• **WHAT THE EXERCISE ASKS**
For the data below, restate word for word only the lines from the line containing "[Managing dependency chain](#managing-dependency-chain)" through the line containing "an important point.", both ends included.

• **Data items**
++++++++

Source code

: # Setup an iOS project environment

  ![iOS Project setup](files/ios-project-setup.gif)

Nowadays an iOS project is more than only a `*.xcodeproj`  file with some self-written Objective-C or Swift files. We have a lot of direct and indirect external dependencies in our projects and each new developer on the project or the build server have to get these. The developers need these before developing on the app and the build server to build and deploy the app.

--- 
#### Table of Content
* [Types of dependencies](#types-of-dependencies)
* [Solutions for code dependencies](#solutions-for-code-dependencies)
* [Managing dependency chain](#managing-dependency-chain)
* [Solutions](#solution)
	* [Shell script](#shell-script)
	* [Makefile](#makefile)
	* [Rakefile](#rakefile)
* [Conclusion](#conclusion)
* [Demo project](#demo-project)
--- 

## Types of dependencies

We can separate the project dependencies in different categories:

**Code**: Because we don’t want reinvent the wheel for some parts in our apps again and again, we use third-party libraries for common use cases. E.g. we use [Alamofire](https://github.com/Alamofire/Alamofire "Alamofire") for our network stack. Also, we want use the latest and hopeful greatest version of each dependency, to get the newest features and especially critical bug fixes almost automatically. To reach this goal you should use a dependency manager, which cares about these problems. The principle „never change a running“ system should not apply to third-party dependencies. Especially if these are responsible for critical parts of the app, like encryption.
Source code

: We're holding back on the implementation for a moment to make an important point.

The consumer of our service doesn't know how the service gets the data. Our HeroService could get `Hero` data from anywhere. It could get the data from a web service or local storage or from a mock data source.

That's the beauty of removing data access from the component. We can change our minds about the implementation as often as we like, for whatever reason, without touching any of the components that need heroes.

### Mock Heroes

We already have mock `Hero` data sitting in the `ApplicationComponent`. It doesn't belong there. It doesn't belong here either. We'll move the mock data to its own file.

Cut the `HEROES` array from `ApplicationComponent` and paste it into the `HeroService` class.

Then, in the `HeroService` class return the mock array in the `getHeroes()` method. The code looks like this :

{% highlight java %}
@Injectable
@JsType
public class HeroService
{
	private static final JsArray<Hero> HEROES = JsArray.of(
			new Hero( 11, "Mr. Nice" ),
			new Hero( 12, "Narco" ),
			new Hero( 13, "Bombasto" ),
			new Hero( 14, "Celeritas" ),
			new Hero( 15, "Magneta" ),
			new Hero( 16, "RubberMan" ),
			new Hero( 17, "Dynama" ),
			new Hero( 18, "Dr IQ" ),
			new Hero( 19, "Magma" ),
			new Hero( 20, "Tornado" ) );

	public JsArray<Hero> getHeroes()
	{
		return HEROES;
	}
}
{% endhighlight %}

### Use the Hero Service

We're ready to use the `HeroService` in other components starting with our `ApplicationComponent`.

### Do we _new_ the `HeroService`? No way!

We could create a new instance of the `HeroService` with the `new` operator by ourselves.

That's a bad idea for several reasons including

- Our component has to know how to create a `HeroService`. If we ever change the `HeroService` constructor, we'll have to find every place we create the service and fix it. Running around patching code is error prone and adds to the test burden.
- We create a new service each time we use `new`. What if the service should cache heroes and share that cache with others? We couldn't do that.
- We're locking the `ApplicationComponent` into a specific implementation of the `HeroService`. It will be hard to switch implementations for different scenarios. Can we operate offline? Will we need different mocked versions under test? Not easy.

++++++++

• **RESULT BELOW**
* [Managing dependency chain](#managing-dependency-chain)
* [Solutions](#solution)
	* [Shell script](#shell-script)
	* [Makefile](#makefile)
	* [Rakefile](#rakefile)
* [Conclusion](#conclusion)
* [Demo project](#demo-project)
--- 

## Types of dependencies

We can separate the project dependencies in different categories:

**Code**: Because we don’t want reinvent the wheel for some parts in our apps again and again, we use third-party libraries for common use cases. E.g. we use [Alamofire](https://github.com/Alamofire/Alamofire "Alamofire") for our network stack. Also, we want use the latest and hopeful greatest version of each dependency, to get the newest features and especially critical bug fixes almost automatically. To reach this goal you should use a dependency manager, which cares about these problems. The principle „never change a running“ system should not apply to third-party dependencies. Especially if these are responsible for critical parts of the app, like encryption.
Source code

: We're holding back on the implementation for a moment to make an important point.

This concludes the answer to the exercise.